Innovative scientists like Peter Pôbiš of Slovak University of Technology in Bratislava are helping to end the use of animals in experiments. That’s why PETA Science Consortium International e.V. recognizes these promising early-career researchers for their achievements and helps provide the training opportunities and support that they need.
The Science Consortium’s early-career scientist awards are vital to ensuring that the next generation of toxicologists has the knowledge and skills needed to implement modern animal-free tests.
An Eye on the Future: Early-Career Scientist Peter Pôbiš Recognized for Cornea Presentation
The Science Consortium handed out an early-career scientist award to Peter Pôbiš in recognition of a poster that he presented at the European Commission’s Joint Research Centre (JRC) Summer School on Non-Animal Approaches in Science.
At this year’s virtual JRC Summer School, attendees explored the latest developments in the field of non-animal approaches. They listened to expert lectures and participated in interactive sessions.

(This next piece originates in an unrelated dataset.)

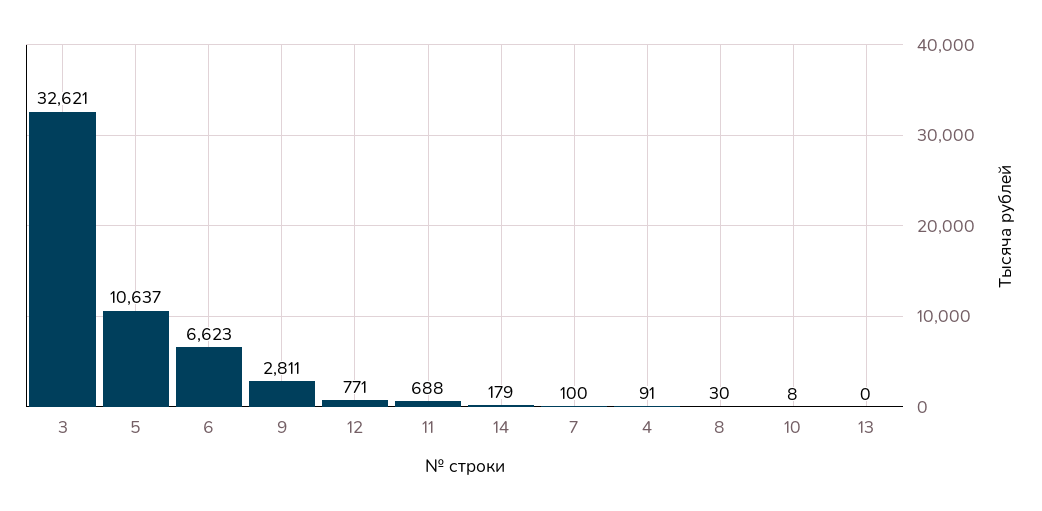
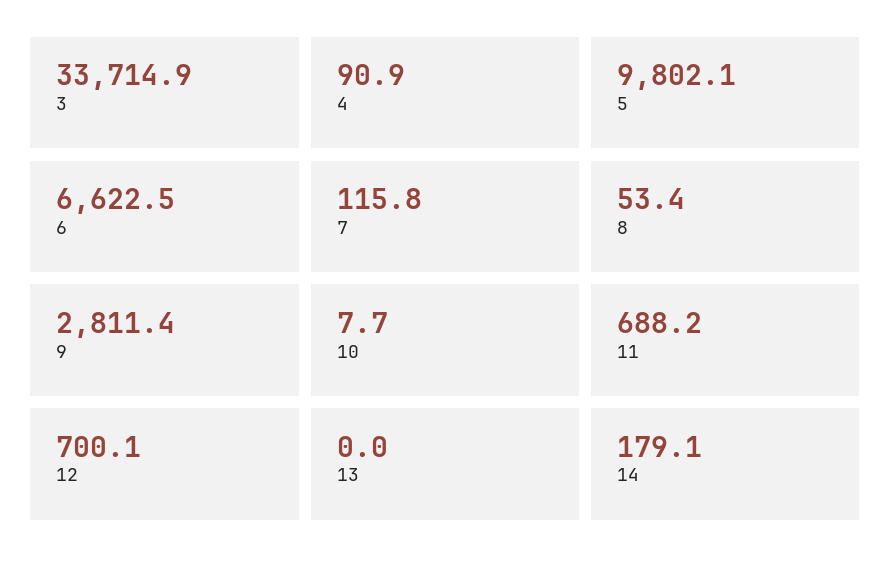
3: 32621 -> 33714.9
5: 10637 -> 9802.1
12: 771 -> 700.1
7: 100 -> 115.8
8: 30 -> 53.4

Pôbiš was chosen by the Science Consortium for the poster that he presented on a 3-D model of the human cornea. He explained how his model works to determine how chemicals might irritate the eye without using animals.
This is the second early-career scientist award that the Science Consortium has presented to scientists attending the JRC Summer School.
Invest in a Future That’s Free of Experiments on Animals
Overall, the Science Consortium and its members have donated millions of dollars toward improving and implementing non-animal test methods, including funding their development and validation as well as organizing free workshops, webinars, and training opportunities for scientists. These awards are the latest in a series of many awards granted by the Science Consortium to replace the use of animals in chemical tests with superior, animal-free methods.